━━━━━ Information ━━━━━

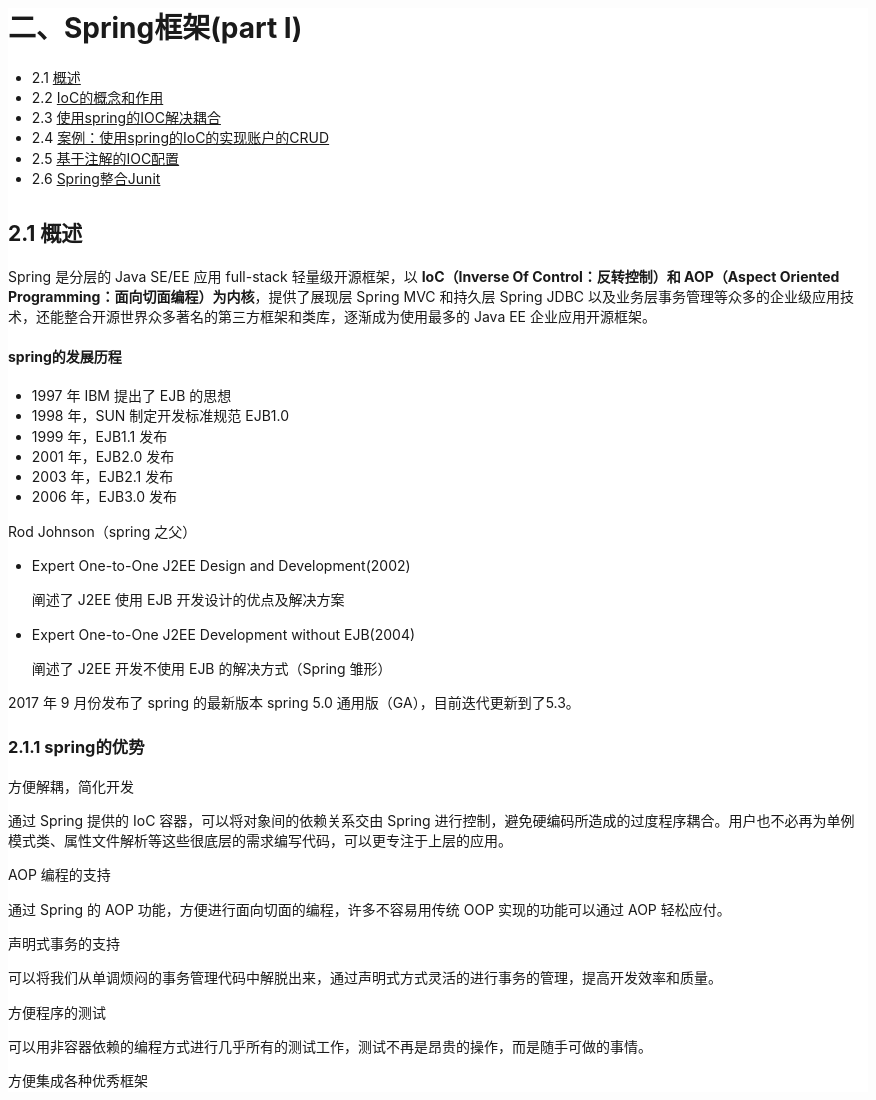 # 二、Spring框架(part I)

- 2.1 [概述](#2.1-概述)
- 2.2 [IoC的概念和作用](#2.2-IoC的概念和作用)
- 2.3 [使用spring的IOC解决耦合](#2.3-使用spring的IOC解决耦合)
- 2.4 [案例：使用spring的IoC的实现账户的CRUD](#2.4-案例：使用spring的IoC的实现账户的CRUD)
- 2.5 [基于注解的IOC配置](#2.5-基于注解的IOC配置)
- 2.6 [Spring整合Junit](#2.6-Spring整合Junit)

## 2.1 概述

Spring 是分层的 Java SE/EE 应用 full-stack 轻量级开源框架，以 **IoC（Inverse Of Control：反转控制）和 AOP（Aspect Oriented Programming：面向切面编程）为内核**，提供了展现层 Spring MVC 和持久层 Spring JDBC 以及业务层事务管理等众多的企业级应用技术，还能整合开源世界众多著名的第三方框架和类库，逐渐成为使用最多的 Java EE 企业应用开源框架。

#### spring的发展历程

- 1997 年 IBM 提出了 EJB 的思想
- 1998 年，SUN 制定开发标准规范 EJB1.0
- 1999 年，EJB1.1 发布
- 2001 年，EJB2.0 发布
- 2003 年，EJB2.1 发布
- 2006 年，EJB3.0 发布

Rod Johnson（spring 之父）

- Expert One-to-One J2EE Design and Development(2002)

  阐述了 J2EE 使用 EJB 开发设计的优点及解决方案

- Expert One-to-One J2EE Development without EJB(2004)

  阐述了 J2EE 开发不使用 EJB 的解决方式（Spring 雏形）

2017 年 9 月份发布了 spring 的最新版本 spring 5.0 通用版（GA），目前迭代更新到了5.3。

### 2.1.1 spring的优势

方便解耦，简化开发

通过 Spring 提供的 IoC 容器，可以将对象间的依赖关系交由 Spring 进行控制，避免硬编码所造成的过度程序耦合。用户也不必再为单例模式类、属性文件解析等这些很底层的需求编写代码，可以更专注于上层的应用。

AOP 编程的支持

通过 Spring 的 AOP 功能，方便进行面向切面的编程，许多不容易用传统 OOP 实现的功能可以通过 AOP 轻松应付。

声明式事务的支持

可以将我们从单调烦闷的事务管理代码中解脱出来，通过声明式方式灵活的进行事务的管理，提高开发效率和质量。

方便程序的测试

可以用非容器依赖的编程方式进行几乎所有的测试工作，测试不再是昂贵的操作，而是随手可做的事情。

方便集成各种优秀框架
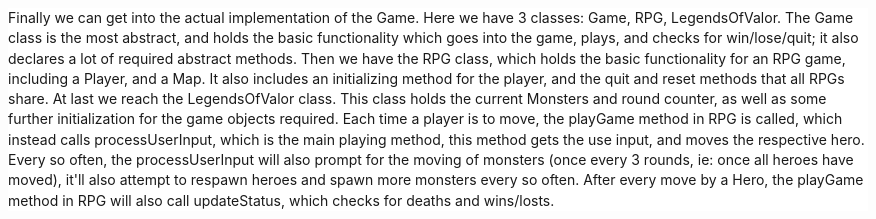 Finally we can get into the actual implementation of the Game. Here we have 3 classes: Game, RPG, LegendsOfValor. The Game class is the most abstract, and holds the basic functionality which goes into the game, plays, and checks for win/lose/quit; it also declares a lot of required abstract methods. Then we have the RPG class, which holds the basic functionality for an RPG game, including a Player, and a Map. It also includes an initializing method for the player, and the quit and reset methods that all RPGs share. At last we reach the LegendsOfValor class. This class holds the current Monsters and round counter, as well as some further initialization for the game objects required. Each time a player is to move, the playGame method in RPG is called, which instead calls processUserInput, which is the main playing method, this method gets the use input, and moves the respective hero. Every so often, the processUserInput will also prompt for the moving of monsters (once every 3 rounds, ie: once all heroes have moved), it'll also attempt to respawn heroes and spawn more monsters every so often. After every move by a Hero, the playGame method in RPG will also call updateStatus, which checks for deaths and wins/losts.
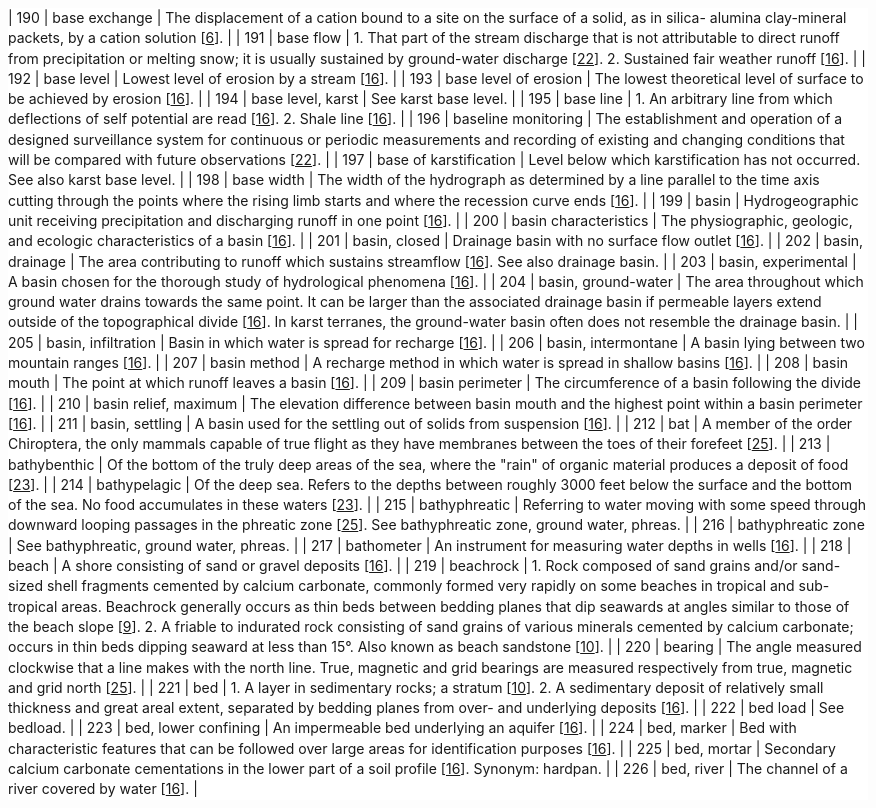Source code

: | 190 | base exchange | The displacement of a cation bound to a site on the surface of a solid, as in silica- alumina clay-mineral packets, by a cation solution [[6](#ref6)]. |
| 191 | base flow | 1. That part of the stream discharge that is not attributable to direct runoff from precipitation or melting snow; it is usually sustained by ground-water discharge [[22](#ref22)].  2. Sustained fair weather runoff [[16](#ref16)]. |
| 192 | base level | Lowest level of erosion by a stream [[16](#ref16)]. |
| 193 | base level of erosion | The lowest theoretical level of surface to be achieved by erosion [[16](#ref16)]. |
| 194 | base level, karst | See karst base level. |
| 195 | base line | 1. An arbitrary line from which deflections of self potential are read [[16](#ref16)].  2. Shale line [[16](#ref16)]. |
| 196 | baseline monitoring | The establishment and operation of a designed surveillance system for continuous or periodic measurements and recording of existing and changing conditions that will be compared with future observations [[22](#ref22)]. |
| 197 | base of karstification | Level below which karstification has not occurred.  See also karst base level. |
| 198 | base width | The width of the hydrograph as determined by a line parallel to the time axis cutting through the points where the rising limb starts and where the recession curve ends [[16](#ref16)]. |
| 199 | basin | Hydrogeographic unit receiving precipitation and discharging runoff in one point [[16](#ref16)]. |
| 200 | basin characteristics | The physiographic, geologic, and ecologic characteristics of a basin [[16](#ref16)]. |
| 201 | basin, closed | Drainage basin with no surface flow outlet [[16](#ref16)]. |
| 202 | basin, drainage | The area contributing to runoff which sustains streamflow [[16](#ref16)].  See also drainage basin. |
| 203 | basin, experimental | A basin chosen for the thorough study of hydrological phenomena [[16](#ref16)]. |
| 204 | basin, ground-water | The area throughout which ground water drains towards the same point.  It can be larger than the associated drainage basin if permeable layers extend outside of the topographical divide [[16](#ref16)].  In karst terranes, the ground-water basin often does not resemble the drainage basin. |
| 205 | basin, infiltration | Basin in which water is spread for recharge [[16](#ref16)]. |
| 206 | basin, intermontane | A basin lying between two mountain ranges [[16](#ref16)]. |
| 207 | basin method | A recharge method in which water is spread in shallow basins [[16](#ref16)]. |
| 208 | basin mouth | The point at which runoff leaves a basin [[16](#ref16)]. |
| 209 | basin perimeter | The circumference of a basin following the divide [[16](#ref16)]. |
| 210 | basin relief, maximum | The elevation difference between basin mouth and the highest point within a basin perimeter [[16](#ref16)]. |
| 211 | basin, settling | A basin used for the settling out of solids from suspension [[16](#ref16)]. |
| 212 | bat | A member of the order Chiroptera, the only mammals capable of true flight as they have membranes between the toes of their forefeet [[25](#ref25)]. |
| 213 | bathybenthic | Of the bottom of the truly deep areas of the sea, where the "rain" of organic material produces a deposit of food [[23](#ref23)]. |
| 214 | bathypelagic | Of the deep sea.  Refers to the depths between roughly 3000 feet below the surface and the bottom of the sea.  No food accumulates in these waters [[23](#ref23)]. |
| 215 | bathyphreatic | Referring to water moving with some speed through downward looping passages in the phreatic zone [[25](#ref25)].  See bathyphreatic zone, ground water, phreas. |
| 216 | bathyphreatic zone | See bathyphreatic, ground water, phreas. |
| 217 | bathometer | An instrument for measuring water depths in wells [[16](#ref16)]. |
| 218 | beach | A shore consisting of sand or gravel deposits [[16](#ref16)]. |
| 219 | beachrock | 1.  Rock composed of sand grains and/or sand-sized shell fragments cemented by calcium carbonate, commonly formed very rapidly on some beaches in tropical and sub-tropical areas.  Beachrock generally occurs as thin beds between bedding planes that dip seawards at angles similar to those of the beach slope [[9](#ref9)].  2. A friable to indurated rock consisting of sand grains of various minerals cemented by calcium carbonate; occurs in thin beds dipping seaward at less than 15°.  Also known as beach sandstone [[10](#ref10)]. |
| 220 | bearing | The angle measured clockwise that a line makes with the north line.  True, magnetic and grid bearings are measured respectively from true, magnetic and grid north [[25](#ref25)]. |
| 221 | bed | 1. A layer in sedimentary rocks; a stratum [[10](#ref10)].  2. A sedimentary deposit of relatively small thickness and great areal extent, separated by bedding planes from over- and underlying deposits [[16](#ref16)]. |
| 222 | bed load | See bedload. |
| 223 | bed, lower confining | An impermeable bed underlying an aquifer [[16](#ref16)]. |
| 224 | bed, marker | Bed with characteristic features that can be followed over large areas for identification purposes [[16](#ref16)]. |
| 225 | bed, mortar | Secondary calcium carbonate cementations in the lower part of a soil profile [[16](#ref16)]. Synonym: hardpan. |
| 226 | bed, river | The channel of a river covered by water [[16](#ref16)]. |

━━━━━

- **What needs to be done**
Now copy each line of the entries that mentions "lower".

- **Result of the task**
| 223 | bed, lower confining | An impermeable bed underlying an aquifer [[16](#ref16)]. |
| 225 | bed, mortar | Secondary calcium carbonate cementations in the lower part of a soil profile [[16](#ref16)]. Synonym: hardpan. |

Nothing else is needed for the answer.